• EXCERPTED RECORDS:
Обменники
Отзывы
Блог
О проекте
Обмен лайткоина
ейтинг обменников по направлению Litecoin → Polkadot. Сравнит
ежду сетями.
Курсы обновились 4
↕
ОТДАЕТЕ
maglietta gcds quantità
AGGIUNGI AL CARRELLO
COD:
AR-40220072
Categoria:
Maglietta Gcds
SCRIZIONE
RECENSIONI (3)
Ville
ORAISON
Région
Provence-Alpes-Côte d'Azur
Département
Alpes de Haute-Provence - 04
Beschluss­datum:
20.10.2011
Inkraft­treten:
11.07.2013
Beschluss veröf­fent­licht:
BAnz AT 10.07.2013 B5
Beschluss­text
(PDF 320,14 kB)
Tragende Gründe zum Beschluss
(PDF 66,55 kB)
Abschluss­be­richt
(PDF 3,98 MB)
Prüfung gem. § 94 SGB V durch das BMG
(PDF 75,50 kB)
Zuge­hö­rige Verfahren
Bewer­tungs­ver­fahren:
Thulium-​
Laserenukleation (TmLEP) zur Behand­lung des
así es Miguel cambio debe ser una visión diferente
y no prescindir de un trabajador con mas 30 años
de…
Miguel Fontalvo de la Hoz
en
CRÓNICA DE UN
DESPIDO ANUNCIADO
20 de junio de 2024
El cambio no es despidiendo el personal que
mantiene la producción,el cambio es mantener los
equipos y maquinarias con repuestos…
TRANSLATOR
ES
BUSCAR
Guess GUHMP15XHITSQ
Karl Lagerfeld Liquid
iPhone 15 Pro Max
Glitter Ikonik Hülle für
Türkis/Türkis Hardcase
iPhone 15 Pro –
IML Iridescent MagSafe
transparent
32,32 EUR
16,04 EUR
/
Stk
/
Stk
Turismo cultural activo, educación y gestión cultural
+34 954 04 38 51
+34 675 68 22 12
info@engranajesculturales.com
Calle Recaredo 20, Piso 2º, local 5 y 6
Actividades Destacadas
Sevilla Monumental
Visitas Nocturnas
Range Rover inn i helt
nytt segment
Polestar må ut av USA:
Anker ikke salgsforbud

• TASK GOAL:
Copy out each line of the listing that contains the word "Provence".

• SOLUTION:
Provence-Alpes-Côte d'Azur
Alpes de Haute-Provence - 04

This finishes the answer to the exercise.